The question I have pertains to microstepping. I started playing with stepper motors after my son got into robotics at school. For a great learning experience my son and I decided that we would design and build a small CNC completely from scratch. Electronics, hardware everything. This site fell right in place with us for a lot of the mechanical ideas and the DIY agenda in progress. For us electronics came first. To begin we designed and put together a microstep stepper controller using a PIC micro, dual H-bridge drivers with chopper current feedback control. Step/Dir inputs so it can be used with TurboCNC. We did not use any of the availble integrated circuits that most hobbiest drivers use, such as the LMD18245 or the L297/L298 combo. Our H-bridge circuitry is scaleable to whatever our current and voltage requirements are and we learn from building it. Right now we are using IRF2804 NMOS FETS in the bridge as I have lots of them and they are very robust. They have excellent surge capability as they are meant for automotive applications and low RDS on. They can handle 168 A @ 40volts. Kind of overkill when all I need is 2 A at 30 volts but oh well.
Anyways now the problem. The only stepper we have obtained so far is an old? Minebea 28BB-H129-51, 4.1 volt 2 ohm 7.5 degree per step stepper. I say old because I cannot find any information on it at all. Its microstepping performance is rather strange. Using a 32 step pure sine wave phase drive waveform the microsteps are not equidistant at all. We find that the microsteps move dramatically at the begginning and then nothing towards the end. ie step 1 moves almost 20%, step 31 almost nothing. To determine if our microstepping circuitry and firmware was working properly we devised a test using a dual variable voltage current limited power supply and a laser pointer. One power supply drove winding A and the other winding B The laser pointer was glued perpindicular to the shaft of the motor. Since we are trying to see extremely small changes in rotation the laser pointer was used to shine on a wall 15m away. Any rotation of the motor would easily be seen as a movement of the point on the wall. At 15m we would see a 0.5m movement of the light as the motor was moved from step 0 to step 31. We applied voltages to the windings in a pure sinewave fashion and found that the motor moved very inconsistantly. With a sinewave drive waveform Step 0 will have winding A full on and winding B off. Step 1 will have winding A at 99% and winding B at 5% and so on. We found that with even the smallest of voltages in winding B the motor would jump from no rotation to 20% rotation. It seems that we are breaking some kind of holding flux. As the step number was incremented we found that the motor was almost completely rotated when step 14 was reached. This means winding A is at 77% and winding B is at 63%. Incrementing the step from 15 to 31 meant no further movement in the motor. At Step 32 Winding A is off and winding B is full on. At Step 33 when winding B drops to 99% and winding A starts to rise again to 4% the motor would again make its big jump in movement.

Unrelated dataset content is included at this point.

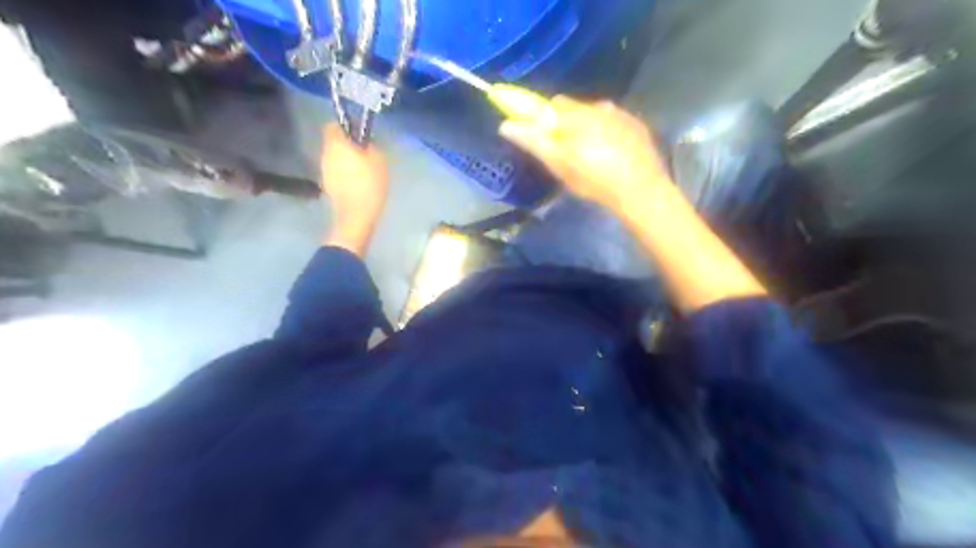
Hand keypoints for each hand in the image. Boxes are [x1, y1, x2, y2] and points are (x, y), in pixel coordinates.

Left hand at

There are other methods to drive the windings in something other than a pure sinewave. To keep the holding torque higher the current in winding A is held full on from steps 0 to 15 while the current in winding B is incremented in a sinewave format. From step 16 to 31 the current in winding B is held full on while the current in winding A is reduced in a sinewave format. Using this modified drive waveform the motor responded exactly the same.
So my questions are
Are all steppers really meant to be microsteppable?
Has anyone really checked to see if their microstepping controller is really giving equidistant microsteps? Do they really care?
Can we expect all steppers to behave like this even though the therory says they should not?
I notice that some drive controllers apply harmonics to the drive waveform or have the ability to change the phase voltage relationship between winding A and winding B to possibly take care of some the problems we are seeing. Is this true?
I know this may be a deep discussion but it would nice if anyone had any information with respect to our situation.
In the meantime I guess I have to find another stepper motor to test with.
We want to get involved with the opensource project and provide the details of the stepper controller if anyone is interested but first we want to prove that it works well.
BTW the controller will also beable to control a Servo motor as the circuitry to drive a servo motor is the same as a stepper motor with a quadrature position feedback input. We have already used our controller to control the speed of a DC motor with an analog speed ouput. Stolen from a very old harddisk, anyone remember an RK05?